* [Dataset records]

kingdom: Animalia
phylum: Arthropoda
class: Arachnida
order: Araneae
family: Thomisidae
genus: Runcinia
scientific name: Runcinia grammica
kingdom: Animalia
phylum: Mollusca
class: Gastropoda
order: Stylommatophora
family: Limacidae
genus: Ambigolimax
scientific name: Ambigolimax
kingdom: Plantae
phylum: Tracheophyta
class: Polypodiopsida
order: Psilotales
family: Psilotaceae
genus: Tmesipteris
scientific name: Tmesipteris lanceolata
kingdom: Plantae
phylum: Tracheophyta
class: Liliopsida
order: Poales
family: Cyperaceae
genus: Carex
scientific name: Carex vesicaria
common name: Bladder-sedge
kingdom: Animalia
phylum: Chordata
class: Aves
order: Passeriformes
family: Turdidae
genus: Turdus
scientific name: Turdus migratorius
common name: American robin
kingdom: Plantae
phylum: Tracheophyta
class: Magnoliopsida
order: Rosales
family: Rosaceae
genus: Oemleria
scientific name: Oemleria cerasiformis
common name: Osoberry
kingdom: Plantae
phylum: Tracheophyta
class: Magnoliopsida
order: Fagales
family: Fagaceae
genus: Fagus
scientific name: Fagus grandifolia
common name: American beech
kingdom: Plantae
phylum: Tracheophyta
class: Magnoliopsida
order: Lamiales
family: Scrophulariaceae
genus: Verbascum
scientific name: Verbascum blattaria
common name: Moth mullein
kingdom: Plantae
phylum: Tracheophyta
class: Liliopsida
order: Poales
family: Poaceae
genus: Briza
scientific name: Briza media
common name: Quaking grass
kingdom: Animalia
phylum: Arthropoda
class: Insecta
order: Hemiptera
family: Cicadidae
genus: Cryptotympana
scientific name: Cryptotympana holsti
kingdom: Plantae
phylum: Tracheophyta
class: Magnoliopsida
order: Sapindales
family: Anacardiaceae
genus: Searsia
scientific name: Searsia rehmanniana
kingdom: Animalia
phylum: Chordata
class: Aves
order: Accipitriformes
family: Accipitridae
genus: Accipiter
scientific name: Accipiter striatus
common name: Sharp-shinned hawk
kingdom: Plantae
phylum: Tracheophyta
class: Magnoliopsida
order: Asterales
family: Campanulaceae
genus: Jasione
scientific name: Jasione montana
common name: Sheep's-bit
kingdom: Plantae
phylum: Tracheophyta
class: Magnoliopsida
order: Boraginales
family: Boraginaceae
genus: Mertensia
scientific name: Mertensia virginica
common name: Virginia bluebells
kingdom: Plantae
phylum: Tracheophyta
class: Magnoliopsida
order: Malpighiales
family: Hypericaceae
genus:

* [Written task]
Render the data above as a Markdown table with two columns, Row and Line, giving each line its own numbered row and leaving out blank lines. Begin at the line that has "genus: Carex", and stop after the line that has "scientific name: Accipiter striatus".

* [Finished answer]
| Row | Line |
|---|---|
| 1 | genus: Carex |
| 2 | scientific name: Carex vesicaria |
| 3 | common name: Bladder-sedge |
| 4 | kingdom: Animalia |
| 5 | phylum: Chordata |
| 6 | class: Aves |
| 7 | order: Passeriformes |
| 8 | family: Turdidae |
| 9 | genus: Turdus |
| 10 | scientific name: Turdus migratorius |
| 11 | common name: American robin |
| 12 | kingdom: Plantae |
| 13 | phylum: Tracheophyta |
| 14 | class: Magnoliopsida |
| 15 | order: Rosales |
| 16 | family: Rosaceae |
| 17 | genus: Oemleria |
| 18 | scientific name: Oemleria cerasiformis |
| 19 | common name: Osoberry |
| 20 | kingdom: Plantae |
| 21 | phylum: Tracheophyta |
| 22 | class: Magnoliopsida |
| 23 | order: Fagales |
| 24 | family: Fagaceae |
| 25 | genus: Fagus |
| 26 | scientific name: Fagus grandifolia |
| 27 | common name: American beech |
| 28 | kingdom: Plantae |
| 29 | phylum: Tracheophyta |
| 30 | class: Magnoliopsida |
| 31 | order: Lamiales |
| 32 | family: Scrophulariaceae |
| 33 | genus: Verbascum |
| 34 | scientific name: Verbascum blattaria |
| 35 | common name: Moth mullein |
| 36 | kingdom: Plantae |
| 37 | phylum: Tracheophyta |
| 38 | class: Liliopsida |
| 39 | order: Poales |
| 40 | family: Poaceae |
| 41 | genus: Briza |
| 42 | scientific name: Briza media |
| 43 | common name: Quaking grass |
| 44 | kingdom: Animalia |
| 45 | phylum: Arthropoda |
| 46 | class: Insecta |
| 47 | order: Hemiptera |
| 48 | family: Cicadidae |
| 49 | genus: Cryptotympana |
| 50 | scientific name: Cryptotympana holsti |
| 51 | kingdom: Plantae |
| 52 | phylum: Tracheophyta |
| 53 | class: Magnoliopsida |
| 54 | order: Sapindales |
| 55 | family: Anacardiaceae |
| 56 | genus: Searsia |
| 57 | scientific name: Searsia rehmanniana |
| 58 | kingdom: Animalia |
| 59 | phylum: Chordata |
| 60 | class: Aves |
| 61 | order: Accipitriformes |
| 62 | family: Accipitridae |
| 63 | genus: Accipiter |
| 64 | scientific name: Accipiter striatus |